━━━ MATERIALS PROVIDED

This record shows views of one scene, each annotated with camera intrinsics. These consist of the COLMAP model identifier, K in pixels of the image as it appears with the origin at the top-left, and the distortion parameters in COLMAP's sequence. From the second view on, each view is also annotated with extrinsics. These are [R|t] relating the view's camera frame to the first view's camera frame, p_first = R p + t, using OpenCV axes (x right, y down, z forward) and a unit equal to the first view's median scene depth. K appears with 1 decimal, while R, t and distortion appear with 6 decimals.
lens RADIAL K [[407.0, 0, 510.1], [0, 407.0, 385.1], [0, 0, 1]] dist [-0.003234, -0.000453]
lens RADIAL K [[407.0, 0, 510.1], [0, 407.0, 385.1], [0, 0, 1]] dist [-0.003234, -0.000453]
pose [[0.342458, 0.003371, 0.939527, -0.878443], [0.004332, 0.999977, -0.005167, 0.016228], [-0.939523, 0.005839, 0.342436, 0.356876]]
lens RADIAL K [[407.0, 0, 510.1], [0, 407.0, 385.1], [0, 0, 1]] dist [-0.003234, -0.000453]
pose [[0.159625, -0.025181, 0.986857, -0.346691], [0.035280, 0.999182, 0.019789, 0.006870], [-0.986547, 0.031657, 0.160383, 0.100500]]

━━━━━━

▶ **WHAT THIS TASK INVOLVES**:
Each line of the data should be reproduced exactly as it appears.

▶ **REPLY**:
This record shows views of one scene, each annotated with camera intrinsics. These consist of the COLMAP model identifier, K in pixels of the image as it appears with the origin at the top-left, and the distortion parameters in COLMAP's sequence. From the second view on, each view is also annotated with extrinsics. These are [R|t] relating the view's camera frame to the first view's camera frame, p_first = R p + t, using OpenCV axes (x right, y down, z forward) and a unit equal to the first view's median scene depth. K appears with 1 decimal, while R, t and distortion appear with 6 decimals.
lens RADIAL K [[407.0, 0, 510.1], [0, 407.0, 385.1], [0, 0, 1]] dist [-0.003234, -0.000453]
lens RADIAL K [[407.0, 0, 510.1], [0, 407.0, 385.1], [0, 0, 1]] dist [-0.003234, -0.000453]
pose [[0.342458, 0.003371, 0.939527, -0.878443], [0.004332, 0.999977, -0.005167, 0.016228], [-0.939523, 0.005839, 0.342436, 0.356876]]
lens RADIAL K [[407.0, 0, 510.1], [0, 407.0, 385.1], [0, 0, 1]] dist [-0.003234, -0.000453]
pose [[0.159625, -0.025181, 0.986857, -0.346691], [0.035280, 0.999182, 0.019789, 0.006870], [-0.986547, 0.031657, 0.160383, 0.100500]]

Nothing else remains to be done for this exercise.